[Object transformation records]
---*---

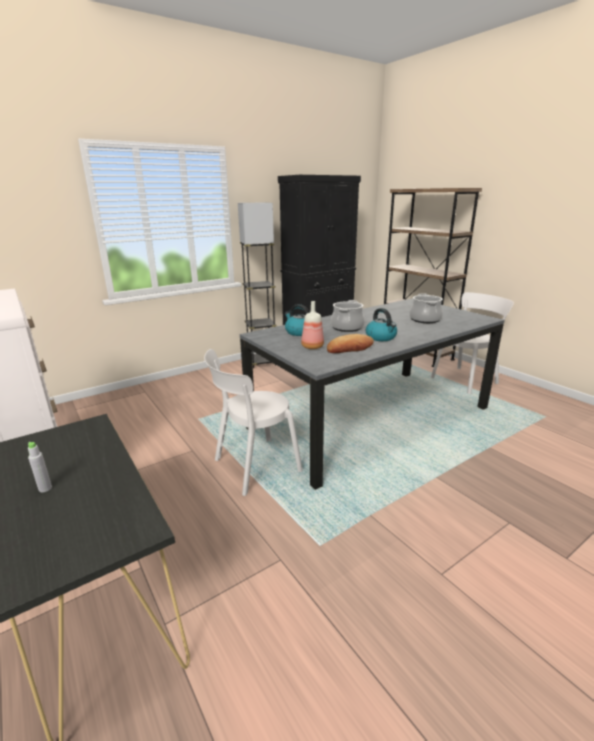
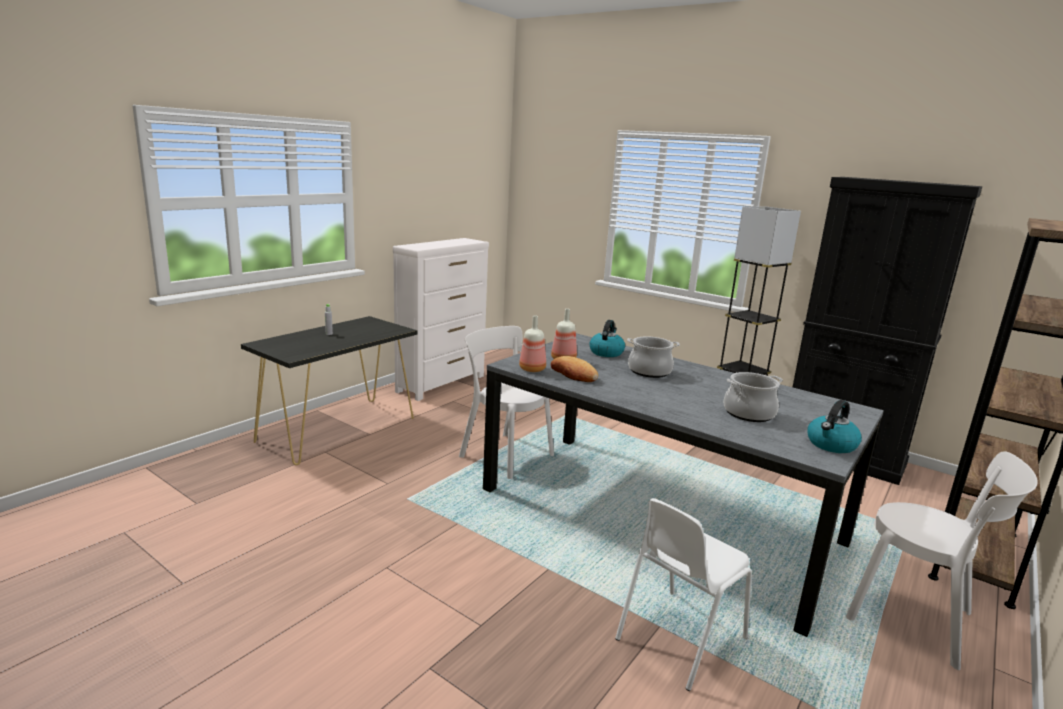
camera: 70 degrees right, 5 degrees down
kettle [366,308,397,341] -> kettle moved to [807,400,862,453]
none -> bottle [519,316,546,372]
none -> white chair [615,498,752,691]

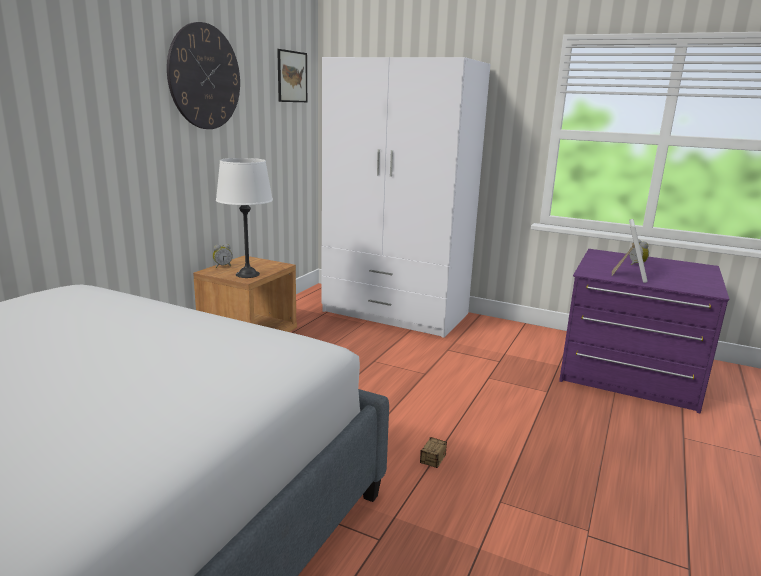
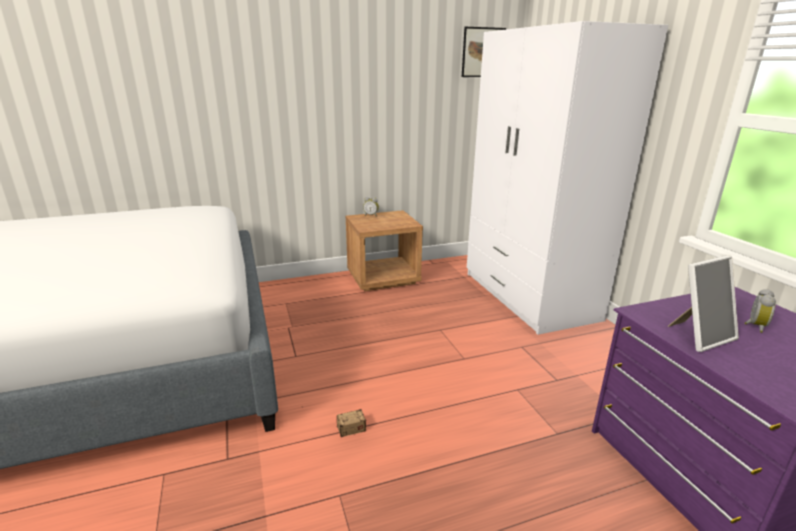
camera: 45 degrees right, 5 degrees up
wall clock [167,22,240,129] -> none
white table lamp [216,158,273,278] -> none

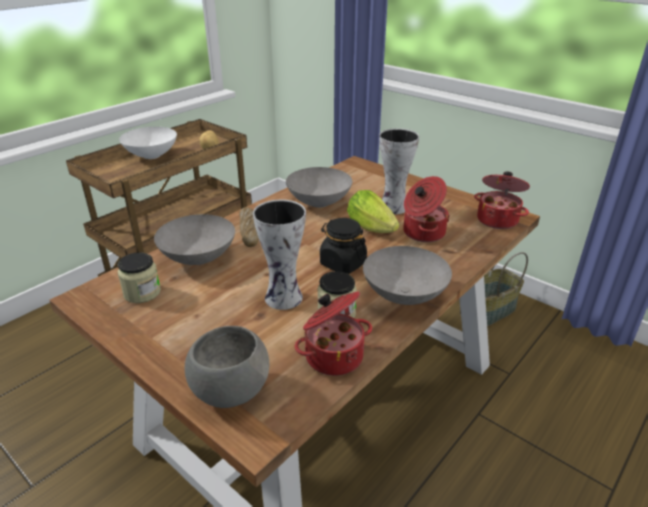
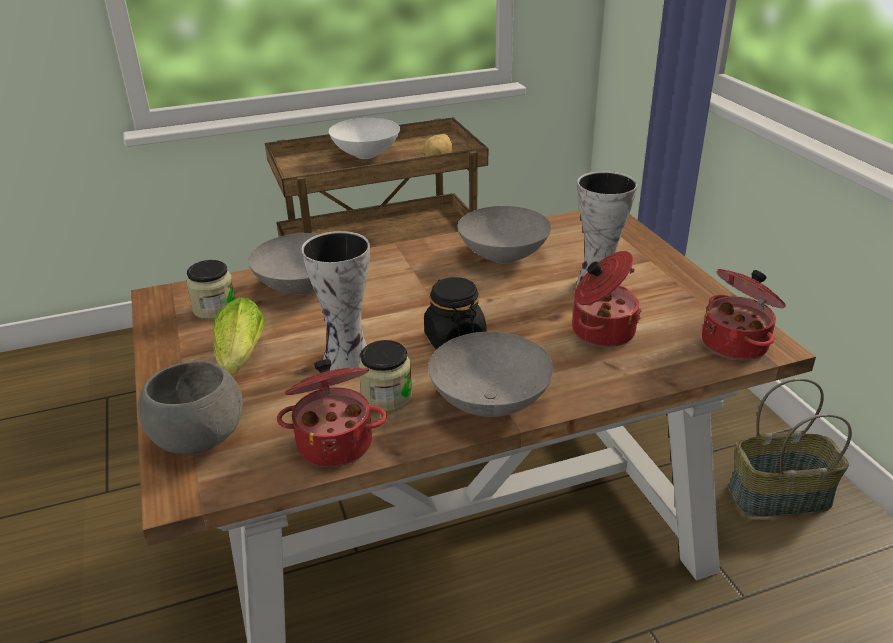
camera: 30 degrees right, 0 degrees up
bread [239,207,259,247] -> none
lettuce [347,190,400,233] -> lettuce moved to [213,297,265,375]

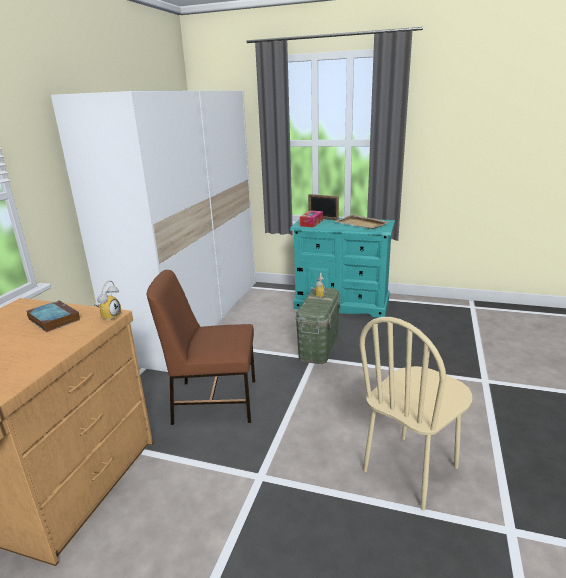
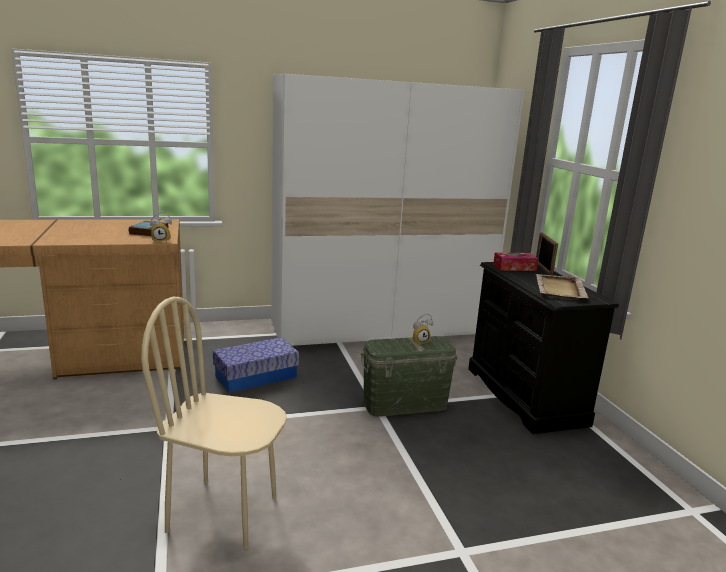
camera: 55 degrees right, 5 degrees down
brown chair [147,270,255,425] -> storage box [213,337,299,393]
turquoise dresser [290,218,395,318] -> black dresser [468,262,619,434]

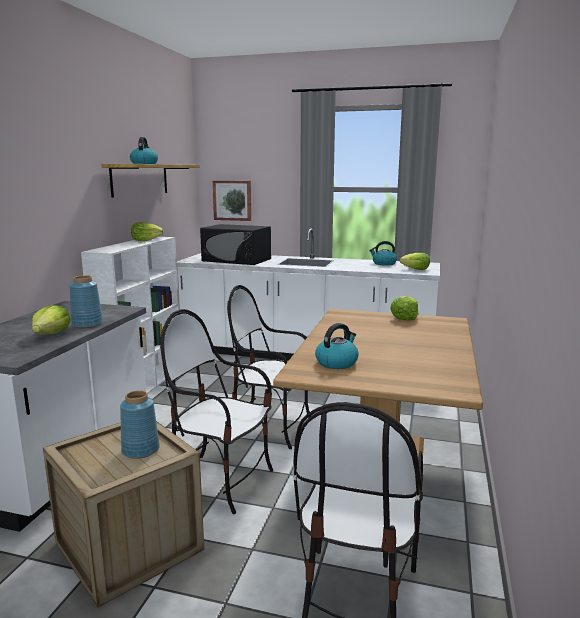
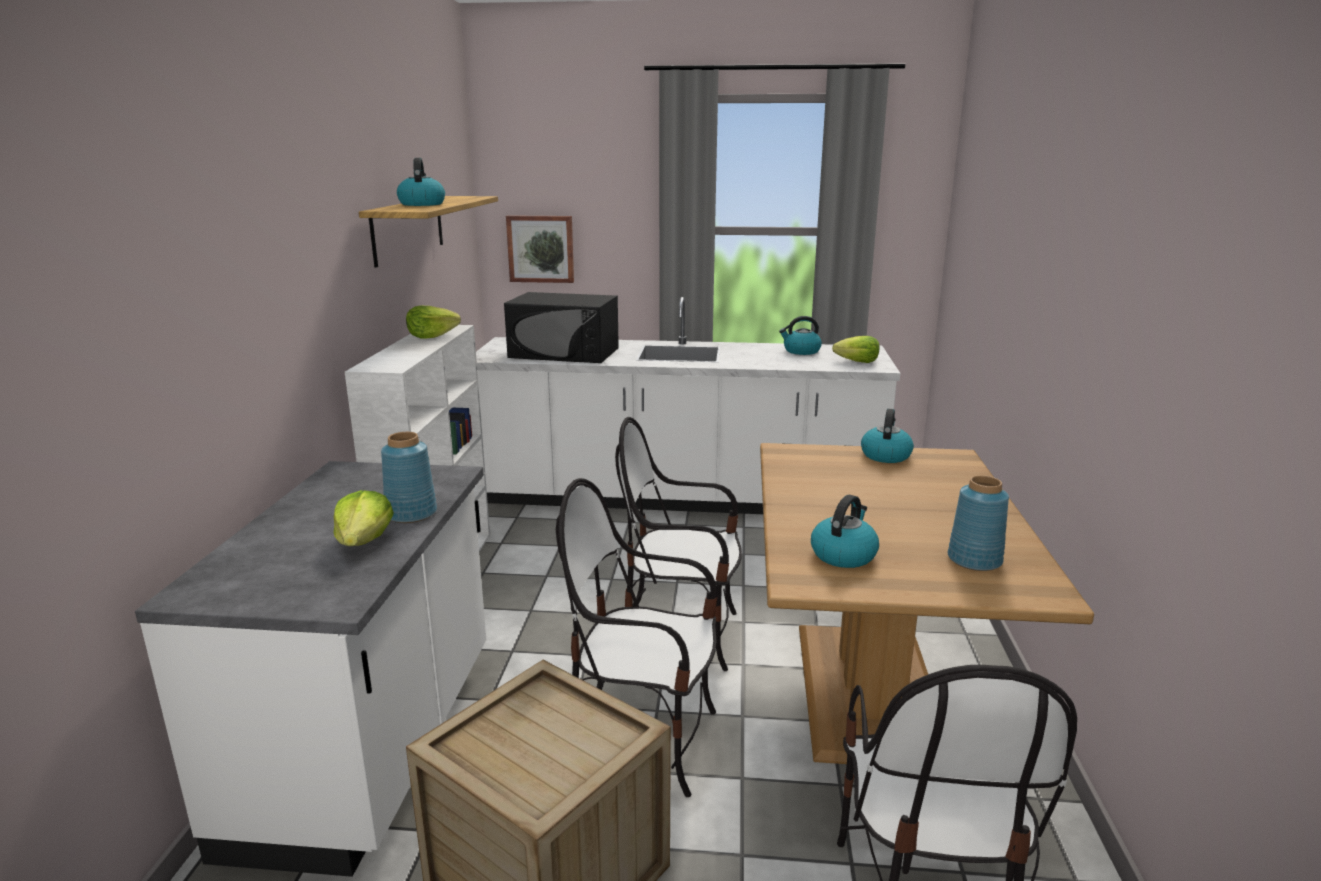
camera: 10 degrees left, 5 degrees up
blue vase [120,390,160,459] -> blue vase moved to [948,475,1009,571]
lettuce [390,296,419,320] -> kettle [861,409,914,463]

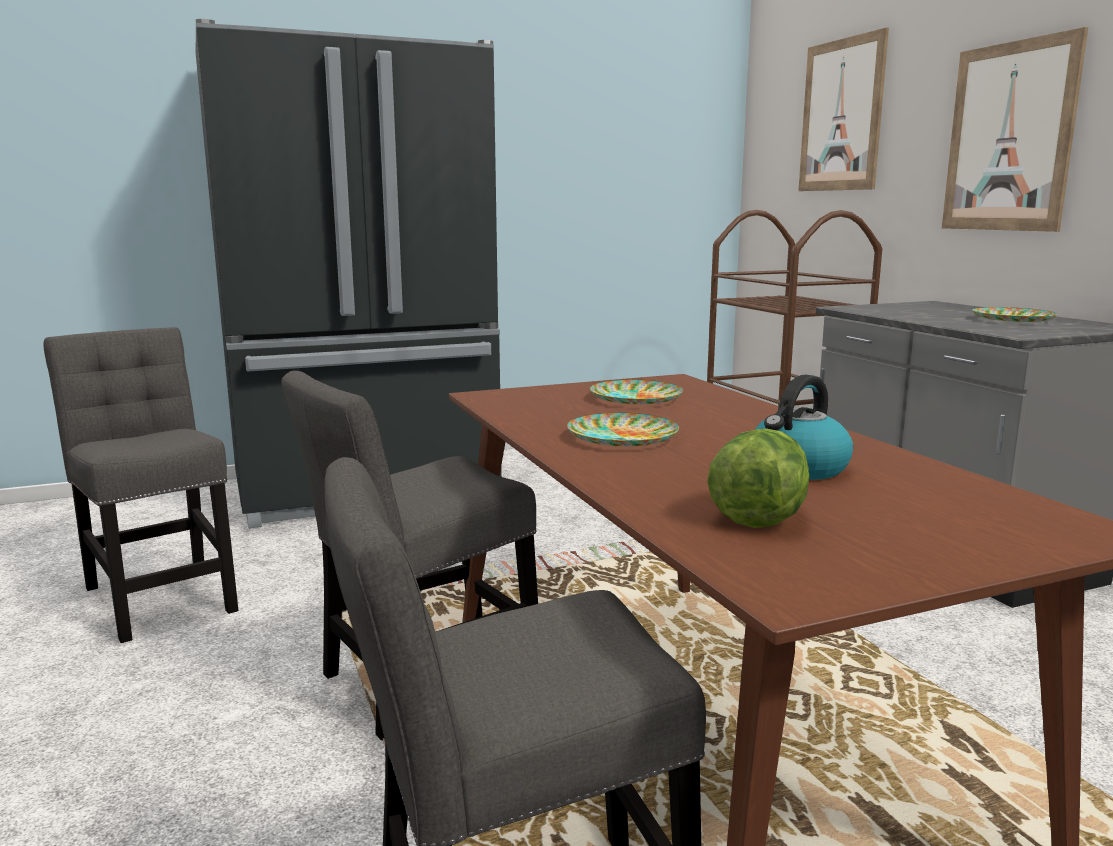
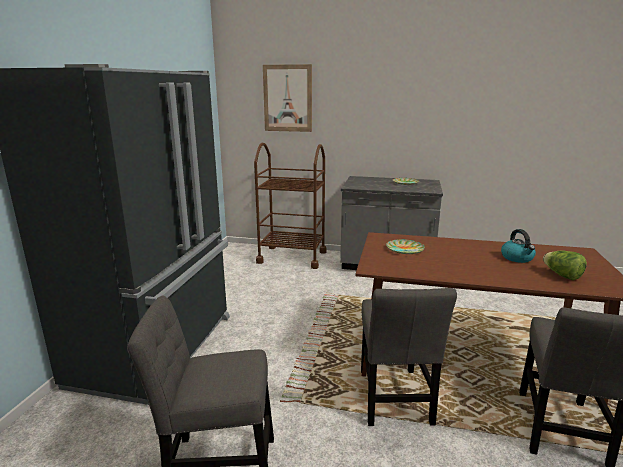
camera: 55 degrees left, 5 degrees up
plate [567,413,679,446] -> none
picture [942,27,1088,232] -> none

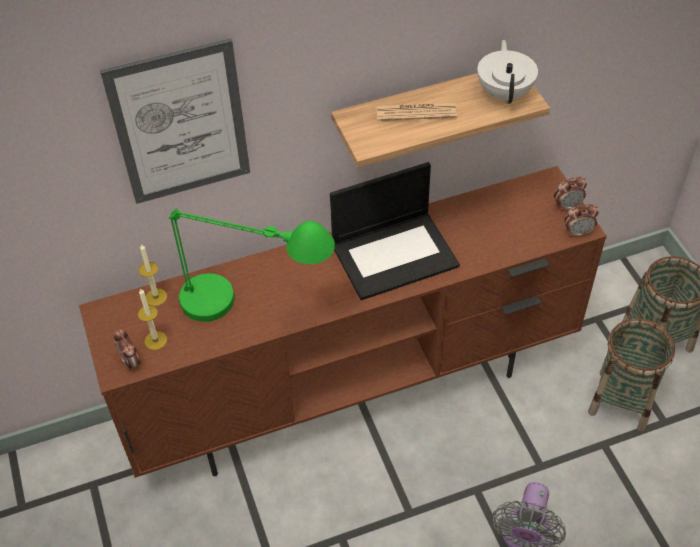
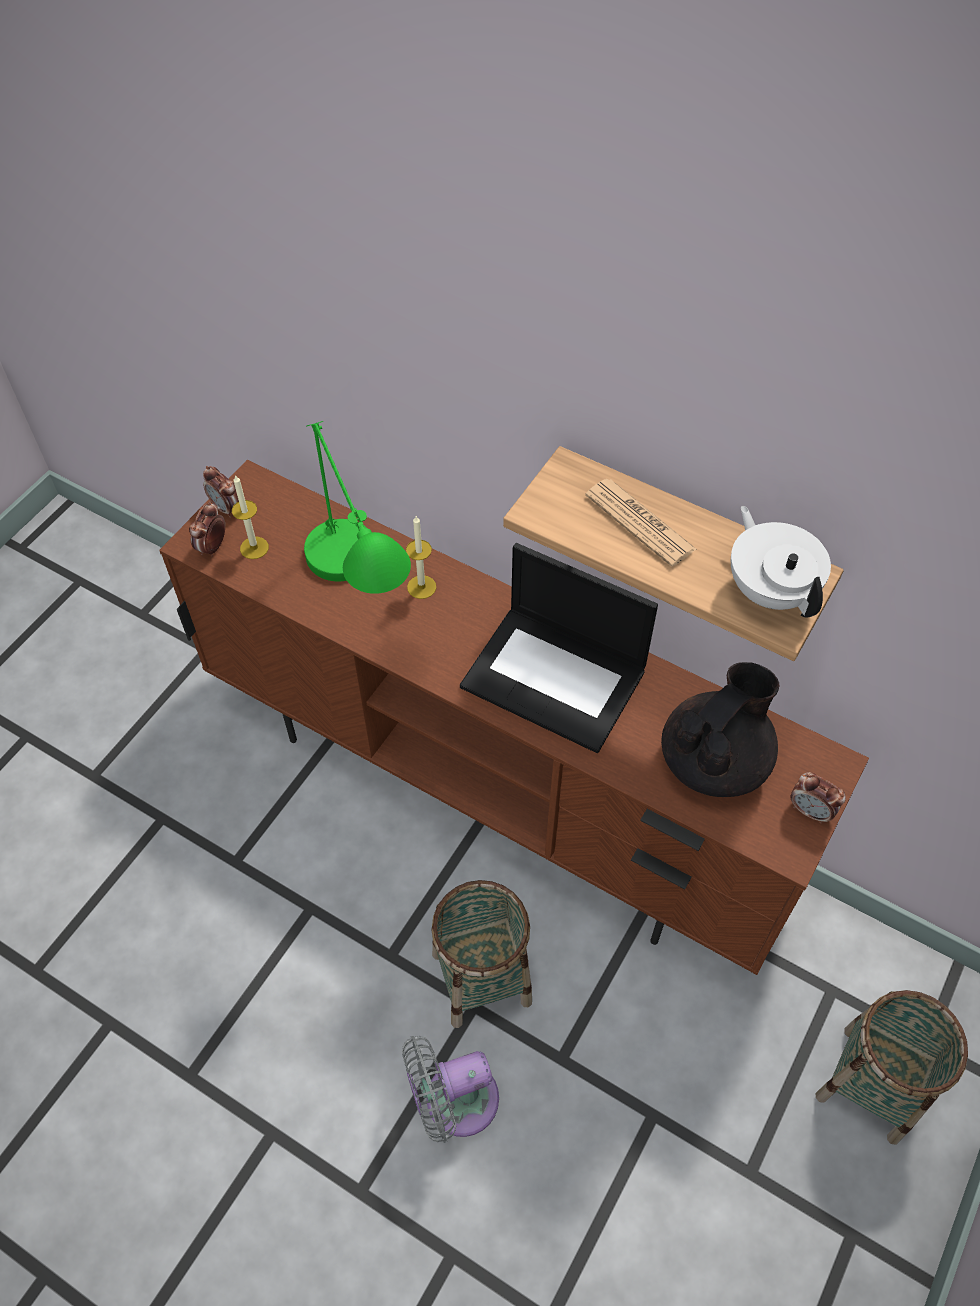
camera: 50 degrees right, 5 degrees up
picture [100,39,250,204] -> none
candle [139,244,167,306] -> candle moved to [406,516,436,599]
white teapot [477,40,538,104] -> white teapot turned 75 degrees counterclockwise [731,506,831,618]
alarm clock [564,204,599,237] -> alarm clock moved to [203,466,239,518]
basket [588,318,675,432] -> basket moved to [431,880,532,1028]
none -> black teapot [661,662,779,797]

---*---

Where a line of the data holds "left", show that line.

Written response >>
camera: 10 degrees left, 5 degrees up
camera: 55 degrees left, 5 degrees up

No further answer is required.